Submitted to: Plant Biotechnology
Publication Type: Peer Reviewed Journal
Publication Acceptance Date: January 11, 2013
Publication Date: June 1, 2013
Repository URL: http://handle.nal.usda.gov/10113/56770
Citation: Robert, C.A., Erb, M., Hiltpold, I., Hibbard, B.E., Gaillard, M.D., Bilat, J., Degenhardt, J., Cambet-Petit-Jean, X., Turlings, T.C., Zwahlen, C. 2013. Genetically engineered maize plants reveal distinct costs and benefits of constitutive volatile emissions in the field. Plant Biotechnology. 11:628-639.

Interpretive Summary: Genetic manipulation of plant volatile chemical emissions using transgenic techniques could be a useful tool to enhance plant defences against herbivores, but the potential costs associated with the manipulation of the genes involved in the production of volatile chemicals are unknown. We investigated the physiological and ecological effects of a transformed (genetically modified) corn line with a gene the controls the production a group of small organic compounds (terpenes). Seed germination, plant growth, and yield were lower in the transformed line. The metabolic costs that the plant has that is associated with the continuous production of terpenes provides a possible explanation as to why they are normally only produced after induction by insect feeding in non-transgenic wild and cultivated corn. The overexpression of the gene responsible for terpene synthesis in corn did not impair overall plant resistance to insects. However, we did discover that terpene production may have attracted leaf pests that resulted in an increase in leaf-damage. The opposite effect was observed below-ground: Although terpenoid producing lines were attractive to the specialist root herbivore, western corn rootworm, they did not suffer more root damage than the control plants in the field, possibly because of the enhanced attraction of nematodes that prey on the rootworm larvae. Furthermore, fewer adults of the root herbivore, southern corn rootworm, were found to emerge near plants that emitted these terpenes. Overall, under the given field conditions, the costs of constitutive production of volatile chemicals overshadowed its benefits with regards to increased defense capabilities. This study highlights the need for a thorough assessment of the physiological and ecological consequences of genetically engineering plant signals in order to determine the potential of this approach for sustainable pest management strategies.

REQUIRED ACTION A: According to the maize volatile-emissions record, which measures were lower in the transformed corn line? List every one.
REQUIRED ACTION B: From the maize volatile-emissions record, extract the passage between "Submitted to: Plant" and "Plant Biotechnology. 11:628-639.", inclusive.

Page-level text extractions:
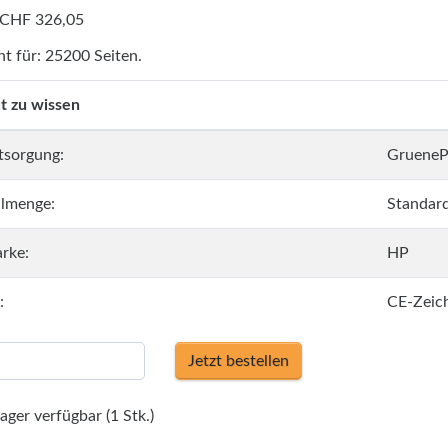
 CHF 326,05
ht für: 25200 Seiten.
t zu wissen
tsorgung:
GrueneP
llmenge:
Standar
rke:
HP
:
CE-Zeic
Jetzt bestellen
ager verfügbar (1 Stk.)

WRITTEN RESPONSE A: Seed germination, plant growth, and yield.

WRITTEN RESPONSE B:
Submitted to: Plant Biotechnology
Publication Type: Peer Reviewed Journal
Publication Acceptance Date: January 11, 2013
Publication Date: June 1, 2013
Repository URL: http://handle.nal.usda.gov/10113/56770
Citation: Robert, C.A., Erb, M., Hiltpold, I., Hibbard, B.E., Gaillard, M.D., Bilat, J., Degenhardt, J., Cambet-Petit-Jean, X., Turlings, T.C., Zwahlen, C. 2013. Genetically engineered maize plants reveal distinct costs and benefits of constitutive volatile emissions in the field. Plant Biotechnology. 11:628-639.